A Tito Scalo il Ministero teme una migrazione degli inquinanti: la zona a valle della ex-Daramic potrebbe essere un naturale via di migrazione ed infatti viene chiesta l’installazione di piezometri per monitorare la contaminazione da TCE rilevata nei pozzi di spurgo degli acquiferi locali. Paura avvalorata dalle analisi dell’Arpab, anche queste non divulgate ma solo citate, che per il 2012 ed il 2013 rileva contaminanti, molti cancerogeni, anche nella falda profonda: tricloroetilene, dicloroetilene, cloruro di vinile, manganese, ferro, alluminio e sommatoria alogenati. Aziende chiuse che per anni registrano nelle relative falde picchi d’inquinamento, com’è possibile? Chi utilizza o ha utilizzato il sottosuolo lucano all’insaputa delle istituzioni? Come appurare le precise responsabilità senza aver fatto il bianco ambientale? Perché Arpab non ha i mezzi per lavorare? Perché i Consorzi Industriali non partecipano attivamente ai monitoraggi nonostante gli acquisti di decine di piezometri girati dalla Regione Basilicata ai due Consorzi nel mese di ottobre 2013 mezzo delibera?
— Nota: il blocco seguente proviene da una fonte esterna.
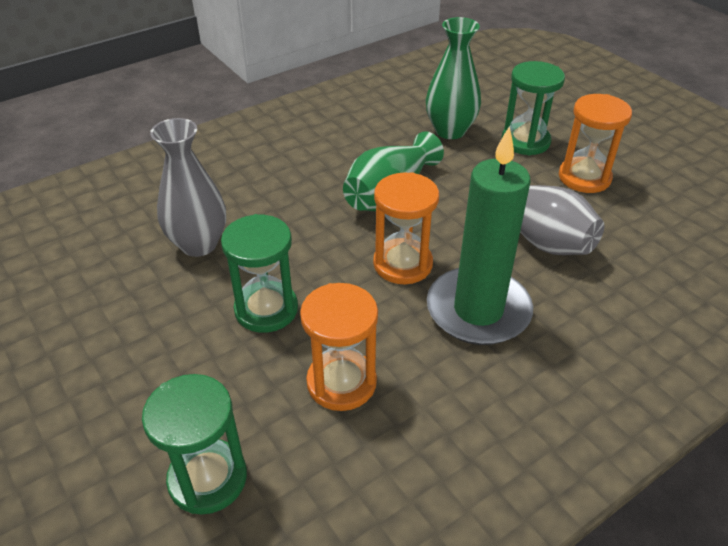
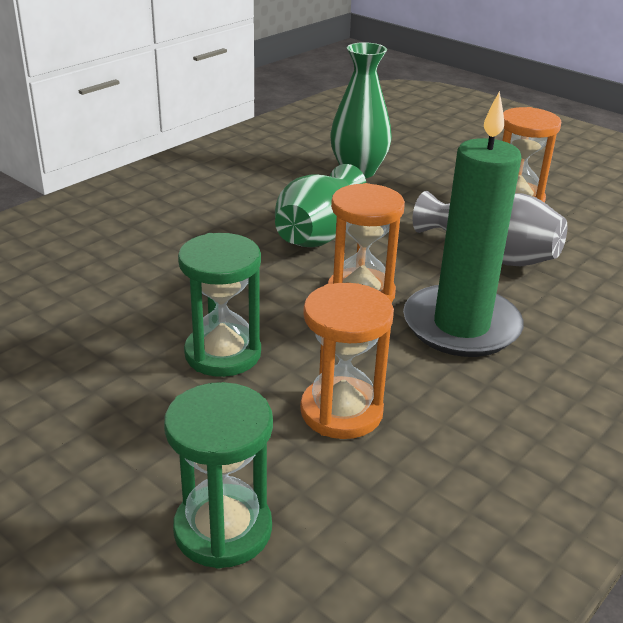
camera: 15 degrees left, 10 degrees down
grey vase [150,118,226,257] -> none
green hourglass [502,61,565,155] -> none

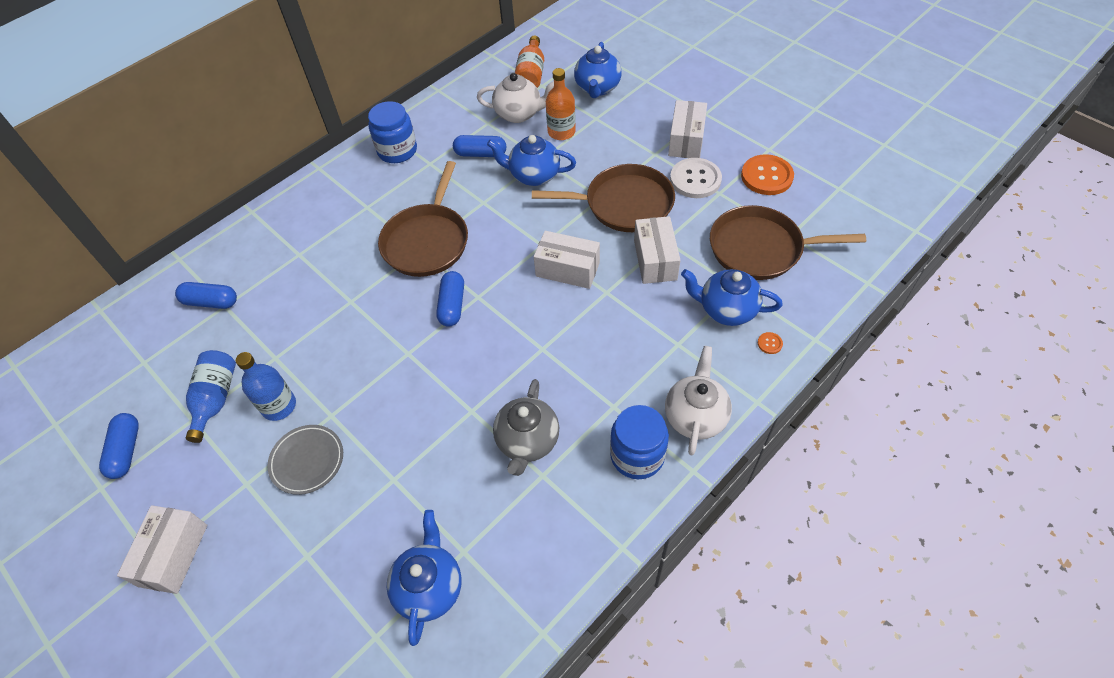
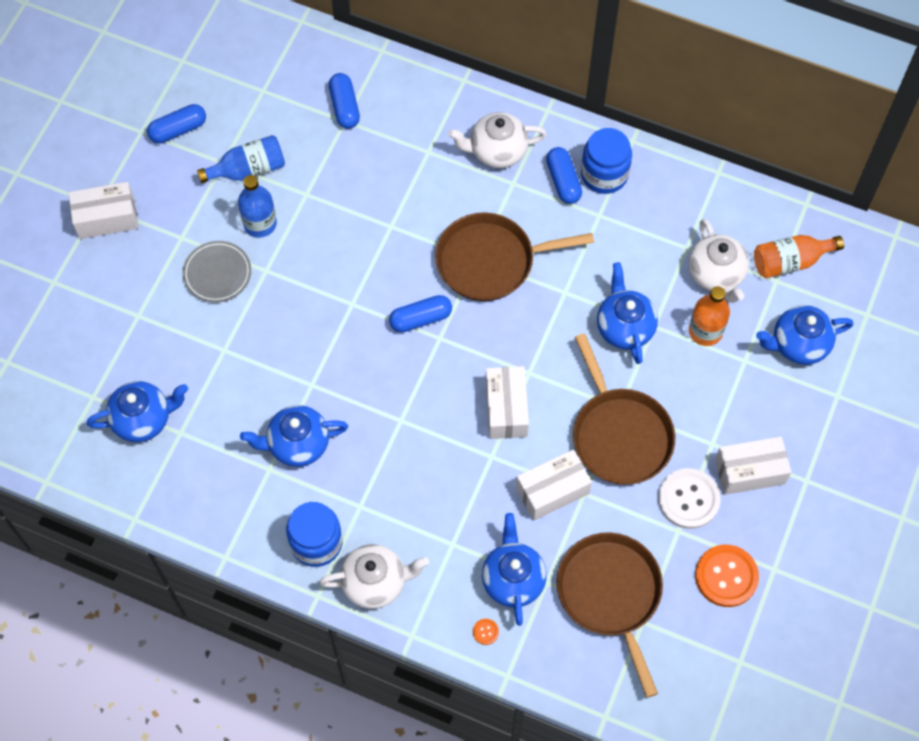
camera: 65 degrees right, 10 degrees up
blue capsule [453,135,506,157] -> blue capsule moved to [546,147,582,204]
grey teapot [493,379,559,476] -> blue teapot [240,405,348,467]
none -> white teapot [448,112,547,168]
L’immane debito ambientale lucano: alla Basilicata viene chiesto di aumentare la produzione di energia nazionale, senza aver studiato e risolti i vasti fenomeni d’inquinamento ambientale ormai in vita da decenni. La Basilicata ha un debito ambientale non ancora calcolato, perché nessuno ha mai monetizzato il danno sociale, sanitario ed ambientale causato negli ultimi tre decenni da attività industriali e traffici di rifiuti illeciti sul suolo lucano. La Basilicata a questo punto, necessita di giustizia più che di royalties, giustizia per il territorio e per chi è morto a causa di questo modello insostenibile. Presidente Pittella, centinaia di malati cronici o di cancro che ogni anno entrano nelle liste lucane, con picchi per alcune patologie oltre la media nazionale: ciò comporta per la spesa sanitaria un vero salasso oltre che un costo sociale non monetizzabile. Cosa farà Presidente, ha già dato un prezzo alla Basilicata?